Geoff Ellis, who stood down from Hambleton District Council in May 32 years after being elected as member of Easingwold, said becoming the authority’s 22nd honorary alderman in the authority’s 45-year history was a “tremendous honour”.

Mr Ellis was a member of the authority’s planning committee for 29 years and served as the committee’s chairman for a decade.

He said: “Being an honorary alderman denotes being a high ranking member of a council, but I have never considered myself a high ranking member of Hambleton District Council.”

Nominees for the honour must have served at least five consecutive full terms or a minimum of 20 years; or served at least four consecutive full terms and served as chairman of at least two committees or been a member of the Cabinet during that period.

The honour will mean Mr Ellis is invited to various civic functions.

The Independent turned Conservative councillor, who joined Easingwold Town Council in 1973, said the role had changed significantly during his time in office as had the town which he represented, where the number of homes had doubled in the 46 years. When he joined the district authority, which serves a 1,311sq km area and a population of more than 90,000, no party had overall control, but since 1999 it has been run by Conservatives.

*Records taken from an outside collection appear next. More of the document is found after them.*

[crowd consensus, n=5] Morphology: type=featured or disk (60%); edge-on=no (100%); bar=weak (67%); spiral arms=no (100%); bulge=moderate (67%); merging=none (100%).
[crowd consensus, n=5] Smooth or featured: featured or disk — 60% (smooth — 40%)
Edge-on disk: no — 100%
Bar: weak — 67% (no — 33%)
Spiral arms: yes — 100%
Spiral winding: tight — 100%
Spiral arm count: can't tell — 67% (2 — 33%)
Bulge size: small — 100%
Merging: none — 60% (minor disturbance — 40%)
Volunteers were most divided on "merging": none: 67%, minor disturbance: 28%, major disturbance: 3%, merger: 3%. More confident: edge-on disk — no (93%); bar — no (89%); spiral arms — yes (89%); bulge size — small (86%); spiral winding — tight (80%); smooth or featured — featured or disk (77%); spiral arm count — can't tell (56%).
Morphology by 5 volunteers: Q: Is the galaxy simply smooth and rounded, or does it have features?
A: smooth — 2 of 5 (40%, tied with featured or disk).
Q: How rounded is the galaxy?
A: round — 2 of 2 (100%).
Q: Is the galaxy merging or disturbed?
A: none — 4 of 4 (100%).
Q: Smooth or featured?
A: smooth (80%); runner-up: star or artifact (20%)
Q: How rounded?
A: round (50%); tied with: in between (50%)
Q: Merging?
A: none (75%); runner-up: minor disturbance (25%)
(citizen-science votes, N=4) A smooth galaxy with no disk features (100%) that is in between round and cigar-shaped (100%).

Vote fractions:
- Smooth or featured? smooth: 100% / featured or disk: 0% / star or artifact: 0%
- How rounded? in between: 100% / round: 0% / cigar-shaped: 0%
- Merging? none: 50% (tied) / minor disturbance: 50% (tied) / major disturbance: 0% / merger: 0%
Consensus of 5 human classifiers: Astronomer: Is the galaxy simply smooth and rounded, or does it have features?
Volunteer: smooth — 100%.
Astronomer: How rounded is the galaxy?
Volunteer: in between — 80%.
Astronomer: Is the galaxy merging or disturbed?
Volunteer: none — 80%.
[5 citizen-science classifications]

Mr Ellis said: “People were less politically-minded when I first became a councillor. It seems to be politically orientated now at all levels of local government.

“Councillors need to be so much more involved now. There’s many more processes to go through. To serve your community to the best of your ability councillors have got to be committed to the role, attending meetings, seminars and workshops.”

Mr Ellis said while he had never sought the limelight and had been asked to be a councillor to represent the farming industry, he had thoroughly enjoyed working as part of a team to improve the district.

He said: “Even though there has been differences of opinion, everyone shows mutual respect for each other. I will miss the comradeship with councillors and officers. Being a councillor has been a pleasure and an education and I am sorry that I have had to retire.”